## START STORED DATA

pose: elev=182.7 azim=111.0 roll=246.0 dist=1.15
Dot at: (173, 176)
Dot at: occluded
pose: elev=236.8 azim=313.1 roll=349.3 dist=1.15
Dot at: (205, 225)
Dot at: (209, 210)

## END STORED DATA
## START STORED DATA

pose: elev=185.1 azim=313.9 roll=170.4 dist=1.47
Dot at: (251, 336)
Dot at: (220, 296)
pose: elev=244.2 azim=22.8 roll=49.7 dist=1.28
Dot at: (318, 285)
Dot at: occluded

## END STORED DATA
## START STORED DATA

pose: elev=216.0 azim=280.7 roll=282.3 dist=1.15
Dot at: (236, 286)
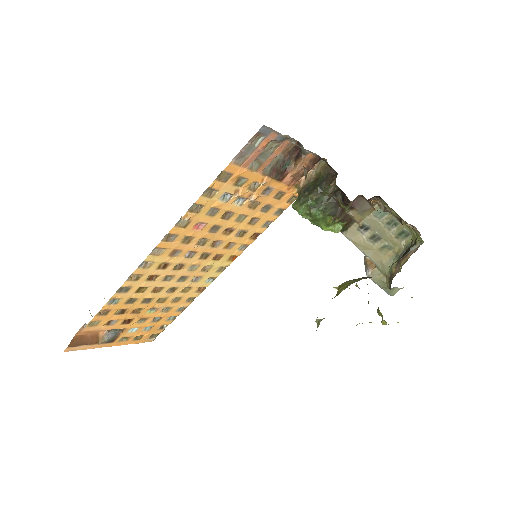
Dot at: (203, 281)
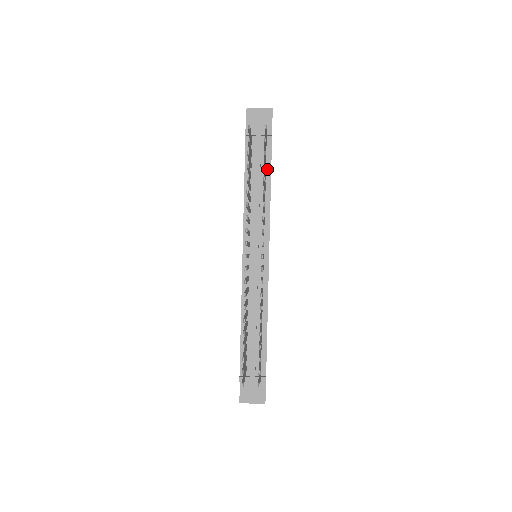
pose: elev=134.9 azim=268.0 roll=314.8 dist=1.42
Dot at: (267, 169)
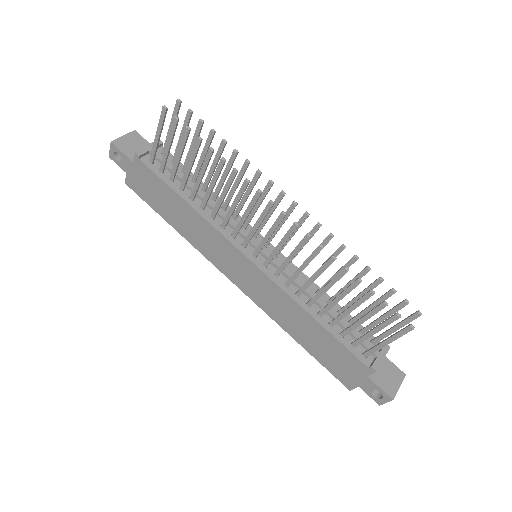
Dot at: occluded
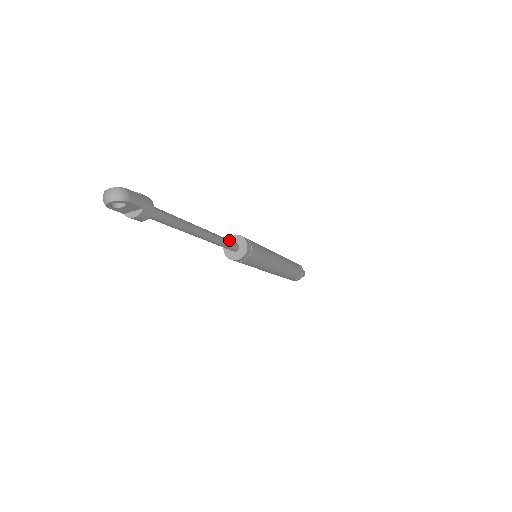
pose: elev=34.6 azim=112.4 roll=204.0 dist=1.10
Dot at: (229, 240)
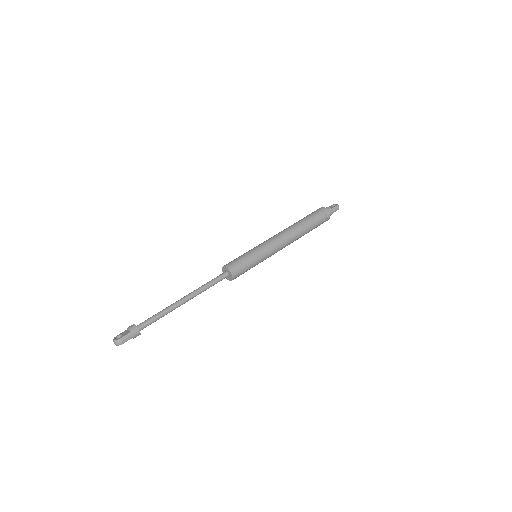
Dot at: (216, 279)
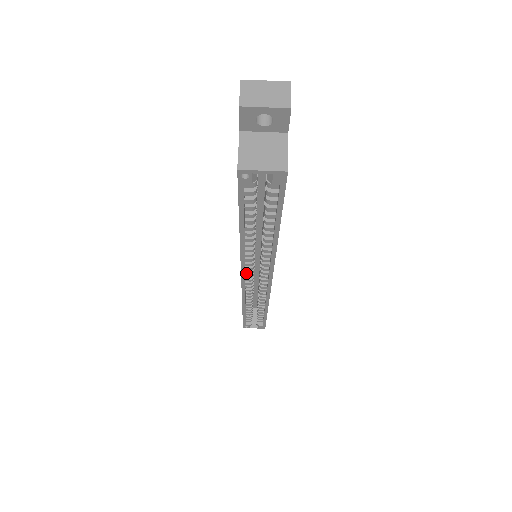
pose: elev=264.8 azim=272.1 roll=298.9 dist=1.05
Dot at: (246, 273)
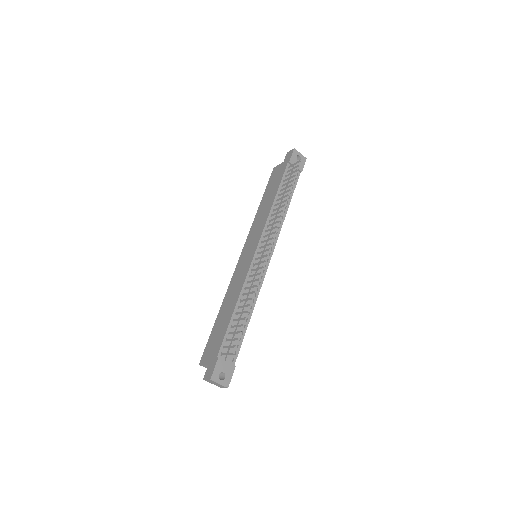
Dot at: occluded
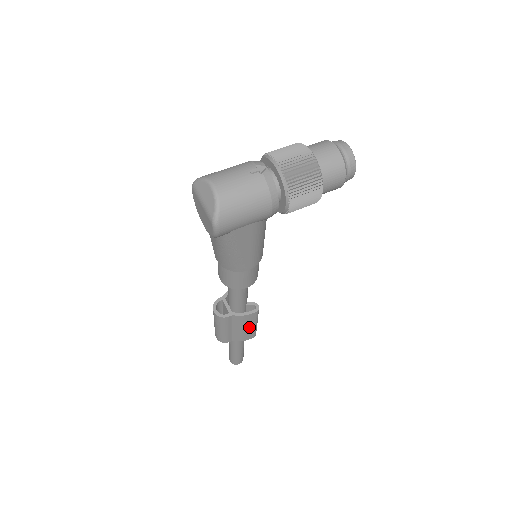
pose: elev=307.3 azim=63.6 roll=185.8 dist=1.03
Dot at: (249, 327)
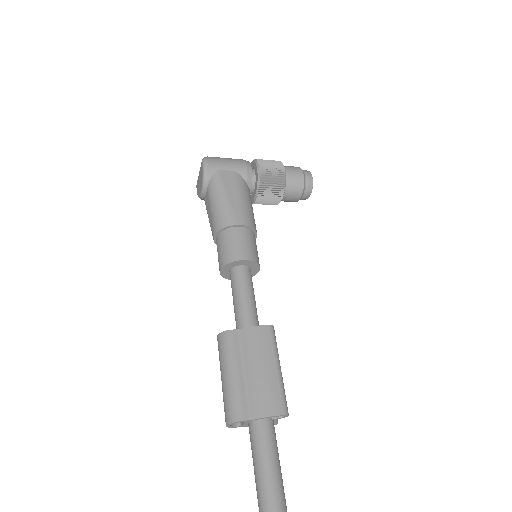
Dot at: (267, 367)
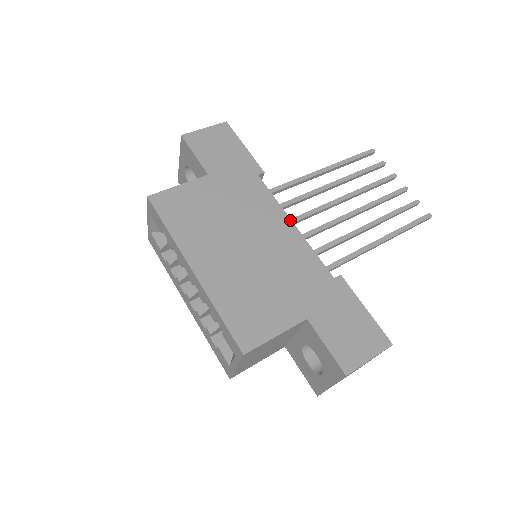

## END STORED DATA

TASK DIRECTIONS =
Locate each line of the material above that contains the string "dist", and copy those lines out in full.

ANSWER TO THE PROBLEM =
pose: elev=182.7 azim=111.0 roll=246.0 dist=1.15
pose: elev=236.8 azim=313.1 roll=349.3 dist=1.15
pose: elev=185.1 azim=313.9 roll=170.4 dist=1.47
pose: elev=244.2 azim=22.8 roll=49.7 dist=1.28
pose: elev=216.0 azim=280.7 roll=282.3 dist=1.15
pose: elev=134.9 azim=268.0 roll=314.8 dist=1.42
pose: elev=34.6 azim=112.4 roll=204.0 dist=1.10
pose: elev=264.8 azim=272.1 roll=298.9 dist=1.05
pose: elev=307.3 azim=63.6 roll=185.8 dist=1.03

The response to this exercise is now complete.